What is expected
Your answer should be the lines below from the one with "Надувные герметичные" to the one with "Подготовка почвы для", both included, given again exactly and with nothing added.

Top of Data to process

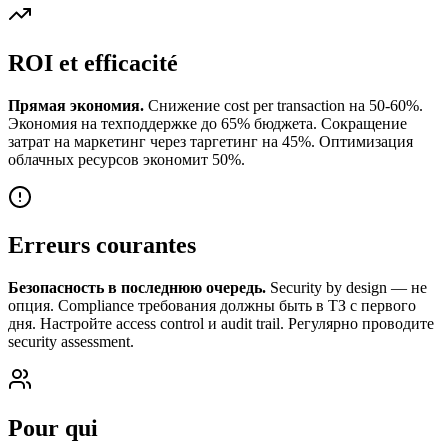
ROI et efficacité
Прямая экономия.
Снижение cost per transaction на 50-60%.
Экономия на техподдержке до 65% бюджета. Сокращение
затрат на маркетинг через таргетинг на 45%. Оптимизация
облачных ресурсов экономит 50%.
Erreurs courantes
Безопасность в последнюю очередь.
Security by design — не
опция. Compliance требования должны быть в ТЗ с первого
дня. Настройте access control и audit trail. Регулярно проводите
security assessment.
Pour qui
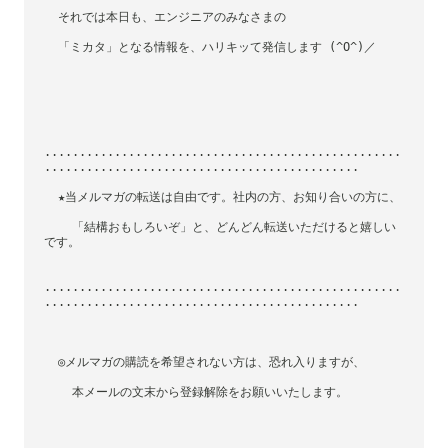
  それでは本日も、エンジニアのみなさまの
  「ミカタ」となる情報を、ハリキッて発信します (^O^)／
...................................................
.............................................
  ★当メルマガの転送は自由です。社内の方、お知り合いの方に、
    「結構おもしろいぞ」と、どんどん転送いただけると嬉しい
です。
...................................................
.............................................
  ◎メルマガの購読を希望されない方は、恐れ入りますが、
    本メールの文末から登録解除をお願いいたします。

Bottom of Data to process
Top of Data to process

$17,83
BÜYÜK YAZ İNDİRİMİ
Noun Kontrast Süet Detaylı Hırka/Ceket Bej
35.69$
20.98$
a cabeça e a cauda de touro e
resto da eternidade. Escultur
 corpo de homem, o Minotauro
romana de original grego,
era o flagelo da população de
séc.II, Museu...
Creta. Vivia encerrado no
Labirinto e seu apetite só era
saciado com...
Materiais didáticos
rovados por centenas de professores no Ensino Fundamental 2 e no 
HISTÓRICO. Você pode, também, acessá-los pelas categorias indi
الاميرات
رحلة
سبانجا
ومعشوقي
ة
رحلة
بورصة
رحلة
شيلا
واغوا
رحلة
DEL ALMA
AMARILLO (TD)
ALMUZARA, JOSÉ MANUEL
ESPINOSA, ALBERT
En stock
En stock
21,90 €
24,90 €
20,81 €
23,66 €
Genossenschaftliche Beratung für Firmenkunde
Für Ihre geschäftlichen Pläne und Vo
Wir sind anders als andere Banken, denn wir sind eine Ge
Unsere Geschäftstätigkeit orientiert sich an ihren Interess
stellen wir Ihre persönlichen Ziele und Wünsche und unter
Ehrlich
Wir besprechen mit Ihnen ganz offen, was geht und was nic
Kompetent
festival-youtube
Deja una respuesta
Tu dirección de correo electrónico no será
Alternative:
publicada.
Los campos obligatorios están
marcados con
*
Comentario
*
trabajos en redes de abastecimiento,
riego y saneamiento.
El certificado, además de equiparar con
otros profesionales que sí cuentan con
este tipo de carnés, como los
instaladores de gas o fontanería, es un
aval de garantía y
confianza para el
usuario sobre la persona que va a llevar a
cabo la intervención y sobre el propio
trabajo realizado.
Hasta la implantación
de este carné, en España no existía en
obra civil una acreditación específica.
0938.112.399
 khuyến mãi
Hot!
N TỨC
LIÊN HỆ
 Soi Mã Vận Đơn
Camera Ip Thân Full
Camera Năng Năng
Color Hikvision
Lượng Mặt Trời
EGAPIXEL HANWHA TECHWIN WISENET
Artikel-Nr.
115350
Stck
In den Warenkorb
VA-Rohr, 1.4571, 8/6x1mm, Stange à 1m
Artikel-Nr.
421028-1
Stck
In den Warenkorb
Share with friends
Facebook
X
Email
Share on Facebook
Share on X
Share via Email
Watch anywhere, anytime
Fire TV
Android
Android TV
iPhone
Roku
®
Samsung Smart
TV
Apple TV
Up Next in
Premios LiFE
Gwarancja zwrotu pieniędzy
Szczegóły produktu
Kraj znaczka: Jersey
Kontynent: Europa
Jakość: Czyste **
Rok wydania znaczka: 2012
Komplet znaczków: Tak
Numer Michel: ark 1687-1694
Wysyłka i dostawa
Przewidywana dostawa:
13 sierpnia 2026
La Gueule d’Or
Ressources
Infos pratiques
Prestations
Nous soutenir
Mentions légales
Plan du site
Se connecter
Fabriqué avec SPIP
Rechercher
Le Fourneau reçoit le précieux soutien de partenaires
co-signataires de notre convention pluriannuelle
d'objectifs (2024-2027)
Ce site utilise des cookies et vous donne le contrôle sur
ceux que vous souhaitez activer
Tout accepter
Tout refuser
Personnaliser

Bottom of Data to process
Top of Data to process

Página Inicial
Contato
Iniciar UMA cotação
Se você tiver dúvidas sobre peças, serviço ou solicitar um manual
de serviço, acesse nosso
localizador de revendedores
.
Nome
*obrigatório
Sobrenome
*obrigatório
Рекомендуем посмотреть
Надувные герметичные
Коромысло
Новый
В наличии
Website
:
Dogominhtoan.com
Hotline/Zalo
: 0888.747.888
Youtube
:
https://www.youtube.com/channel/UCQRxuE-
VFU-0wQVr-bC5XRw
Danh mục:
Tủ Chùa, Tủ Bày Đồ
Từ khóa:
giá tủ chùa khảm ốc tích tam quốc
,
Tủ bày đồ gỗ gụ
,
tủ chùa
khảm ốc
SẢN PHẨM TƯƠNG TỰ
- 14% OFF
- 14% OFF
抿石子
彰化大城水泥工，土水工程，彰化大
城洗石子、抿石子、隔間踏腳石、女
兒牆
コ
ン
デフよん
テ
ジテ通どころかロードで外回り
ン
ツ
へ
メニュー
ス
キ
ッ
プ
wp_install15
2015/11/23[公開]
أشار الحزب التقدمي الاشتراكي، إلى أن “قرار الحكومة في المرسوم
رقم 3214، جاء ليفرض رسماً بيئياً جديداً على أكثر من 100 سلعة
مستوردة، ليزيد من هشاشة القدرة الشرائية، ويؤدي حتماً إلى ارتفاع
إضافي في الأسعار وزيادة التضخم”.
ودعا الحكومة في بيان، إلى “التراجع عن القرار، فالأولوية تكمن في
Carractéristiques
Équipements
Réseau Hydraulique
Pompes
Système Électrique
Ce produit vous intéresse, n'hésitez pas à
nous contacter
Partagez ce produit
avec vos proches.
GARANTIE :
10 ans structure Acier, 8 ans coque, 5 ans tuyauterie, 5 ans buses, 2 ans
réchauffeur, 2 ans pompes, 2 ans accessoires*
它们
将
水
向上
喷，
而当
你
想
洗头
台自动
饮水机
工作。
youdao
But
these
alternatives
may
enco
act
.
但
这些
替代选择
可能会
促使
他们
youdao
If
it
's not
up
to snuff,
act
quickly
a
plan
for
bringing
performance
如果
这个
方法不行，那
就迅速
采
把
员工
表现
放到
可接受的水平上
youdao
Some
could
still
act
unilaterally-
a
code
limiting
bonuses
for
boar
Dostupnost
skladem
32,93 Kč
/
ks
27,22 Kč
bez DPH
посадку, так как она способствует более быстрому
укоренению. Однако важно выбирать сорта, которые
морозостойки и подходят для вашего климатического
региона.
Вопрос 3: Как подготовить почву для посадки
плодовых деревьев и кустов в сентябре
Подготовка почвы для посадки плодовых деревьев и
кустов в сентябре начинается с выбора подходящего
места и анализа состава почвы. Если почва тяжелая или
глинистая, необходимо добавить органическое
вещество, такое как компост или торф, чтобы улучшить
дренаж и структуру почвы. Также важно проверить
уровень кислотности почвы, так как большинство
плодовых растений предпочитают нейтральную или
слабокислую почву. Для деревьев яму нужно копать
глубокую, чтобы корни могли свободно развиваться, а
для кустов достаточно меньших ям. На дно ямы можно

Bottom of Data to process

Expected answer
Надувные герметичные
Коромысло
Новый
В наличии
Website
:
Dogominhtoan.com
Hotline/Zalo
: 0888.747.888
Youtube
:
https://www.youtube.com/channel/UCQRxuE-
VFU-0wQVr-bC5XRw
Danh mục:
Tủ Chùa, Tủ Bày Đồ
Từ khóa:
giá tủ chùa khảm ốc tích tam quốc
,
Tủ bày đồ gỗ gụ
,
tủ chùa
khảm ốc
SẢN PHẨM TƯƠNG TỰ
- 14% OFF
- 14% OFF
抿石子
彰化大城水泥工，土水工程，彰化大
城洗石子、抿石子、隔間踏腳石、女
兒牆
コ
ン
デフよん
テ
ジテ通どころかロードで外回り
ン
ツ
へ
メニュー
ス
キ
ッ
プ
wp_install15
2015/11/23[公開]
أشار الحزب التقدمي الاشتراكي، إلى أن “قرار الحكومة في المرسوم
رقم 3214، جاء ليفرض رسماً بيئياً جديداً على أكثر من 100 سلعة
مستوردة، ليزيد من هشاشة القدرة الشرائية، ويؤدي حتماً إلى ارتفاع
إضافي في الأسعار وزيادة التضخم”.
ودعا الحكومة في بيان، إلى “التراجع عن القرار، فالأولوية تكمن في
Carractéristiques
Équipements
Réseau Hydraulique
Pompes
Système Électrique
Ce produit vous intéresse, n'hésitez pas à
nous contacter
Partagez ce produit
avec vos proches.
GARANTIE :
10 ans structure Acier, 8 ans coque, 5 ans tuyauterie, 5 ans buses, 2 ans
réchauffeur, 2 ans pompes, 2 ans accessoires*
它们
将
水
向上
喷，
而当
你
想
洗头
台自动
饮水机
工作。
youdao
But
these
alternatives
may
enco
act
.
但
这些
替代选择
可能会
促使
他们
youdao
If
it
's not
up
to snuff,
act
quickly
a
plan
for
bringing
performance
如果
这个
方法不行，那
就迅速
采
把
员工
表现
放到
可接受的水平上
youdao
Some
could
still
act
unilaterally-
a
code
limiting
bonuses
for
boar
Dostupnost
skladem
32,93 Kč
/
ks
27,22 Kč
bez DPH
посадку, так как она способствует более быстрому
укоренению. Однако важно выбирать сорта, которые
морозостойки и подходят для вашего климатического
региона.
Вопрос 3: Как подготовить почву для посадки
плодовых деревьев и кустов в сентябре
Подготовка почвы для посадки плодовых деревьев и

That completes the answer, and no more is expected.